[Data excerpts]
Start of Block

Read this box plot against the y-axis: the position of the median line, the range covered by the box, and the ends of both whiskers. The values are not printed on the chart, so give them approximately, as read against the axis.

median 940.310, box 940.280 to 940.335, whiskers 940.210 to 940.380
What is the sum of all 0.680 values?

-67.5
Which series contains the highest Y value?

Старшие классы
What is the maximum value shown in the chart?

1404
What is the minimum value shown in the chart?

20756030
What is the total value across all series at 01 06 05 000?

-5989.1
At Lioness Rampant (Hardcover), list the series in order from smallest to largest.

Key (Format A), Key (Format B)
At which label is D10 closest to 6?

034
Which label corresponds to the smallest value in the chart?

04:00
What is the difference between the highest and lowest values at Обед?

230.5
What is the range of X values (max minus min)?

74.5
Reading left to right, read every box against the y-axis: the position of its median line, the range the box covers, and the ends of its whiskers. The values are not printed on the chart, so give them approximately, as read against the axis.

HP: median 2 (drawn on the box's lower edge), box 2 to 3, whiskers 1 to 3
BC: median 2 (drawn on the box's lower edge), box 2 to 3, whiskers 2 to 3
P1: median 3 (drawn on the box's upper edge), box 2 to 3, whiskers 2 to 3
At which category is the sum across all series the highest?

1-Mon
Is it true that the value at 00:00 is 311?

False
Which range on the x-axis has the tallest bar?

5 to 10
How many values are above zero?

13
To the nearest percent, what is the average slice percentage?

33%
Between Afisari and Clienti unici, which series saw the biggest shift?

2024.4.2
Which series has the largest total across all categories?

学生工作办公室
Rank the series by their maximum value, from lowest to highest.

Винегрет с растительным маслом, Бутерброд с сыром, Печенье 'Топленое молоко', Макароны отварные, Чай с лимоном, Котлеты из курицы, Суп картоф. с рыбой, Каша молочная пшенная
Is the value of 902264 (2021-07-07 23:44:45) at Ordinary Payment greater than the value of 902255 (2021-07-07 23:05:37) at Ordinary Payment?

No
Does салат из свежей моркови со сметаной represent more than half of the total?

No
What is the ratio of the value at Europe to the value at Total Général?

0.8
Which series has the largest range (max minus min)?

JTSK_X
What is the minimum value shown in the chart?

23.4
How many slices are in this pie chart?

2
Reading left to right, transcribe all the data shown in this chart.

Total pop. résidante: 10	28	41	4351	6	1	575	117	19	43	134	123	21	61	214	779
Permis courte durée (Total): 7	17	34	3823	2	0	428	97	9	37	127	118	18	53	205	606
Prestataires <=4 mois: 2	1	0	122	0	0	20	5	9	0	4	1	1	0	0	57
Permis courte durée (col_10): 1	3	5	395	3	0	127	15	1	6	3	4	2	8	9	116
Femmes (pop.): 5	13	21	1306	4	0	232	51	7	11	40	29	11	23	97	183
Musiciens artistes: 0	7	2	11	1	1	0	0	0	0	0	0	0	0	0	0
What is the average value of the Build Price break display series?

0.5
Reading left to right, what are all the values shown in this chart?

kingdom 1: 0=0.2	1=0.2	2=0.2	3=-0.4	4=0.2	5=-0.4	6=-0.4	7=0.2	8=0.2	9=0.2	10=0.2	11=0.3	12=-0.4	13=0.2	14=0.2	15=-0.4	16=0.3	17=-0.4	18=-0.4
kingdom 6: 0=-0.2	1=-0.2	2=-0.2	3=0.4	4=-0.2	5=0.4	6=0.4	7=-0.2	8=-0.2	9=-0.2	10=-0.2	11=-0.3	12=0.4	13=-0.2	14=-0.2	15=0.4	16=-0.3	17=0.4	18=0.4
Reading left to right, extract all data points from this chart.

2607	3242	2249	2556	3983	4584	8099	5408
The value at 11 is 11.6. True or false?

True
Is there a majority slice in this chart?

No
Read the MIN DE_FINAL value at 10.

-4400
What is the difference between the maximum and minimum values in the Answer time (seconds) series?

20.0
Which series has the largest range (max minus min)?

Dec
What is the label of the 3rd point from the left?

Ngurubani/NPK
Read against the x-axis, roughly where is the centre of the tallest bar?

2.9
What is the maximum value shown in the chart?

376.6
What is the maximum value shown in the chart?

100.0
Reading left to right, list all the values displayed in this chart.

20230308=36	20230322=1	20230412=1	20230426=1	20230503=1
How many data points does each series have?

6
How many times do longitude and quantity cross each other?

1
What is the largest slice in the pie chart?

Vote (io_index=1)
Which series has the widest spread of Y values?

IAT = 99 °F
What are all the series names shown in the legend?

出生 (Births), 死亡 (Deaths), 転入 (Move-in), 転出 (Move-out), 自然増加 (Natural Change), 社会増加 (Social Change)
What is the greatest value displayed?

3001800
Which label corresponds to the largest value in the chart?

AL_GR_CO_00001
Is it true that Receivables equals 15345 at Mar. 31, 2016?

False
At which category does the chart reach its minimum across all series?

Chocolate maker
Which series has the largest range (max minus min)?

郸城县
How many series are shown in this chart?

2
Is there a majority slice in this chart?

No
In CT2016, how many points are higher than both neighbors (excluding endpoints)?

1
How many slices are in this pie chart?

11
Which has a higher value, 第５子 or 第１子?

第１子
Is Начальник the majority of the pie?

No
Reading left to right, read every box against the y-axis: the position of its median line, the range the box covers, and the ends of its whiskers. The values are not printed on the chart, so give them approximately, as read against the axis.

End of Block

Reproduce the lines above verbatim, all of them.

## Response
Read this box plot against the y-axis: the position of the median line, the range covered by the box, and the ends of both whiskers. The values are not printed on the chart, so give them approximately, as read against the axis.

median 940.310, box 940.280 to 940.335, whiskers 940.210 to 940.380
What is the sum of all 0.680 values?

-67.5
Which series contains the highest Y value?

Старшие классы
What is the maximum value shown in the chart?

1404
What is the minimum value shown in the chart?

20756030
What is the total value across all series at 01 06 05 000?

-5989.1
At Lioness Rampant (Hardcover), list the series in order from smallest to largest.

Key (Format A), Key (Format B)
At which label is D10 closest to 6?

034
Which label corresponds to the smallest value in the chart?

04:00
What is the difference between the highest and lowest values at Обед?

230.5
What is the range of X values (max minus min)?

74.5
Reading left to right, read every box against the y-axis: the position of its median line, the range the box covers, and the ends of its whiskers. The values are not printed on the chart, so give them approximately, as read against the axis.

HP: median 2 (drawn on the box's lower edge), box 2 to 3, whiskers 1 to 3
BC: median 2 (drawn on the box's lower edge), box 2 to 3, whiskers 2 to 3
P1: median 3 (drawn on the box's upper edge), box 2 to 3, whiskers 2 to 3
At which category is the sum across all series the highest?

1-Mon
Is it true that the value at 00:00 is 311?

False
Which range on the x-axis has the tallest bar?

5 to 10
How many values are above zero?

13
To the nearest percent, what is the average slice percentage?

33%
Between Afisari and Clienti unici, which series saw the biggest shift?

2024.4.2
Which series has the largest total across all categories?

学生工作办公室
Rank the series by their maximum value, from lowest to highest.

Винегрет с растительным маслом, Бутерброд с сыром, Печенье 'Топленое молоко', Макароны отварные, Чай с лимоном, Котлеты из курицы, Суп картоф. с рыбой, Каша молочная пшенная
Is the value of 902264 (2021-07-07 23:44:45) at Ordinary Payment greater than the value of 902255 (2021-07-07 23:05:37) at Ordinary Payment?

No
Does салат из свежей моркови со сметаной represent more than half of the total?

No
What is the ratio of the value at Europe to the value at Total Général?

0.8
Which series has the largest range (max minus min)?

JTSK_X
What is the minimum value shown in the chart?

23.4
How many slices are in this pie chart?

2
Reading left to right, transcribe all the data shown in this chart.

Total pop. résidante: 10	28	41	4351	6	1	575	117	19	43	134	123	21	61	214	779
Permis courte durée (Total): 7	17	34	3823	2	0	428	97	9	37	127	118	18	53	205	606
Prestataires <=4 mois: 2	1	0	122	0	0	20	5	9	0	4	1	1	0	0	57
Permis courte durée (col_10): 1	3	5	395	3	0	127	15	1	6	3	4	2	8	9	116
Femmes (pop.): 5	13	21	1306	4	0	232	51	7	11	40	29	11	23	97	183
Musiciens artistes: 0	7	2	11	1	1	0	0	0	0	0	0	0	0	0	0
What is the average value of the Build Price break display series?

0.5
Reading left to right, what are all the values shown in this chart?

kingdom 1: 0=0.2	1=0.2	2=0.2	3=-0.4	4=0.2	5=-0.4	6=-0.4	7=0.2	8=0.2	9=0.2	10=0.2	11=0.3	12=-0.4	13=0.2	14=0.2	15=-0.4	16=0.3	17=-0.4	18=-0.4
kingdom 6: 0=-0.2	1=-0.2	2=-0.2	3=0.4	4=-0.2	5=0.4	6=0.4	7=-0.2	8=-0.2	9=-0.2	10=-0.2	11=-0.3	12=0.4	13=-0.2	14=-0.2	15=0.4	16=-0.3	17=0.4	18=0.4
Reading left to right, extract all data points from this chart.

2607	3242	2249	2556	3983	4584	8099	5408
The value at 11 is 11.6. True or false?

True
Is there a majority slice in this chart?

No
Read the MIN DE_FINAL value at 10.

-4400
What is the difference between the maximum and minimum values in the Answer time (seconds) series?

20.0
Which series has the largest range (max minus min)?

Dec
What is the label of the 3rd point from the left?

Ngurubani/NPK
Read against the x-axis, roughly where is the centre of the tallest bar?

2.9
What is the maximum value shown in the chart?

376.6
What is the maximum value shown in the chart?

100.0
Reading left to right, list all the values displayed in this chart.

20230308=36	20230322=1	20230412=1	20230426=1	20230503=1
How many data points does each series have?

6
How many times do longitude and quantity cross each other?

1
What is the largest slice in the pie chart?

Vote (io_index=1)
Which series has the widest spread of Y values?

IAT = 99 °F
What are all the series names shown in the legend?

出生 (Births), 死亡 (Deaths), 転入 (Move-in), 転出 (Move-out), 自然増加 (Natural Change), 社会増加 (Social Change)
What is the greatest value displayed?

3001800
Which label corresponds to the largest value in the chart?

AL_GR_CO_00001
Is it true that Receivables equals 15345 at Mar. 31, 2016?

False
At which category does the chart reach its minimum across all series?

Chocolate maker
Which series has the largest range (max minus min)?

郸城县
How many series are shown in this chart?

2
Is there a majority slice in this chart?

No
In CT2016, how many points are higher than both neighbors (excluding endpoints)?

1
How many slices are in this pie chart?

11
Which has a higher value, 第５子 or 第１子?

第１子
Is Начальник the majority of the pie?

No
Reading left to right, read every box against the y-axis: the position of its median line, the range the box covers, and the ends of its whiskers. The values are not printed on the chart, so give them approximately, as read against the axis.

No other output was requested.